Some people automatically go for the cheaper one. Some people go for quality. Some people split the difference.
And if you're shopping together, you find out real quick whether you’re aligned on money.
I’ve watched couples have tense, whispered arguments about this. “We don't need the expensive one.” “But it's better quality.” “It's pasta, how different can it be?”
It’s not really about the pasta. It’s about what you think is worth spending money on. About whether you feel judged for your choices.
If one person feels like the other is being wasteful, or cheap, or impractical, that doesn't stay in the grocery store. That comes home with you.

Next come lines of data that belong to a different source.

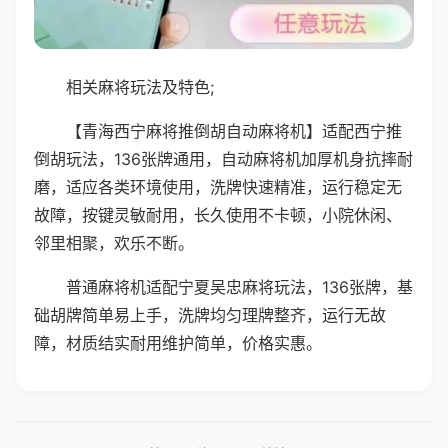
相关麻将玩法及特色;
【青海西宁麻将推倒胡自动麻将机】适配西宁推
倒胡玩法，136张牌通用，自动麻将机加厚机身抗摔耐
磨，适应各类环境使用，洗牌快速精准，运行稳定无
故障，按键灵敏耐用，长久使用不卡顿，小院休闲、
邻里相聚，欢乐不断。
普通麻将机适配宁夏吴忠麻将玩法，136张牌，基
础胡牌简单易上手，洗牌均匀理牌整齐，运行无故
障，材质结实耐用维护简单，价格实惠。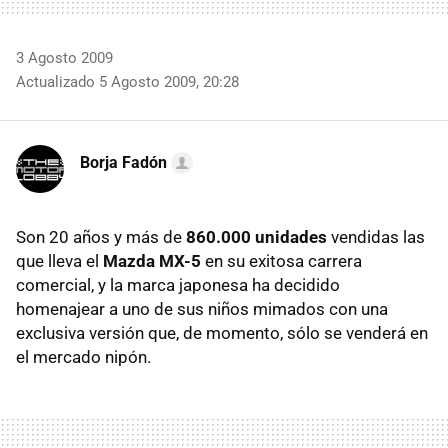
3 Agosto 2009
Actualizado 5 Agosto 2009, 20:28
Borja Fadón
Son 20 años y más de
860.000 unidades
vendidas las
que lleva el
Mazda MX-5
en su exitosa carrera
comercial, y la marca japonesa ha decidido
homenajear a uno de sus niños mimados con una
exclusiva versión que, de momento, sólo se venderá en
el mercado nipón.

How You Handle Crowded Aisles
Can I be honest? I observe a lot. Like a LOT! I notice when the store is packed and the aisles are narrow and people are everywhere, how do couples move through the space together.
Do they stay together? Or they split up? Does one person lead and the other follows?
I notice couples who stay loosely connected, who check in with a glance, who make space for each other without having to discuss it.
Versus couples who drift apart and then have to search for each other. Or couples where one person is always three aisles ahead, impatient, while the other is still deciding on something.
It’s a small thing. But I feel it’s a preview of how you’ll move through life. Whether you’re a team navigating together, or two separate people happening to be in the same place.
The Checkout Line Is Where You See Everything
This is the final test.
You’re in line. You’re unloading the cart. Someone has to organise everything on the belt.
Who does it? Do you do it together? Does one person handle it while the other zones out on their phone?
And then the total comes up. Who pays? Do you split it? Does one person cover it this time, the other next time? Is there tension around it, or is it easy?
I've seen couples get weird at checkout. One person pays and the other just stands there, not offering, not acknowledging. Or one person pays and the other immediately says “I'll send you half” in a way that feels transactional, not generous.
The best couples I've seen? They trade off without discussing it. Or they split it without keeping score. There’s ease around it. No one feels taken advantage of. No one feels like they're doing more than their share.
That ease matters according to me. Because you’re going to have to navigate money together for the rest of your relationship. And if it's awkward at checkout, it's going to be awkward everywhere else.
What I Learned in the Cereal Aisle
Remember that first grocery trip? The one that took two hours. We got to the cereal aisle near the end.
I was exhausted. The store was hot. My feet hurt. I just wanted to leave.
My partner picked up a box of some sugary cereal. I raised an eyebrow.
“Don't judge,” he said.
“I'm judging,” I said.
He grinned, and put it in the cart anyway.
And I realised, standing there, that this was it. This was the relationship.
Not the romantic dinners or the late-night conversations. This. The compromises, and the differences. The ability to laugh about the cereal.
We left the store with way more than we planned for and way less than we needed.
But we did it together. And it was kind of fun. And we didn’t fight.
And I thought, yeah. We’ll be okay.
The Real Reason Grocery Shopping Matters
I am absolutely convinced that couples who grocery shop together stay together, not because grocery shopping is romantic. But because grocery shopping is real.
It's the unsexy, ordinary, weekly task that requires cooperation, compromise, patience, and humour.
And if you can handle that together, if you can navigate the crowded aisles and the budget decisions and the forgotten items without it turning into a fight, you can handle most of what life requires.
Shared hobbies are great. Shared values are important. Shared dreams matter. But shared tasks? That’s the foundation.
That's what you’ll actually be doing together. Week after week. Year after year.
I feel, love isn’t just how you feel about each other. It’s how you function together. And there’s no better place to test that than the grocery store on a crowded Saturday afternoon.
So next time you’re shopping together, pay attention.
Not just to what you’re buying. But to how you’re moving through the store. How you’re making decisions.
That’s your relationship. Right there. In the cereal aisle.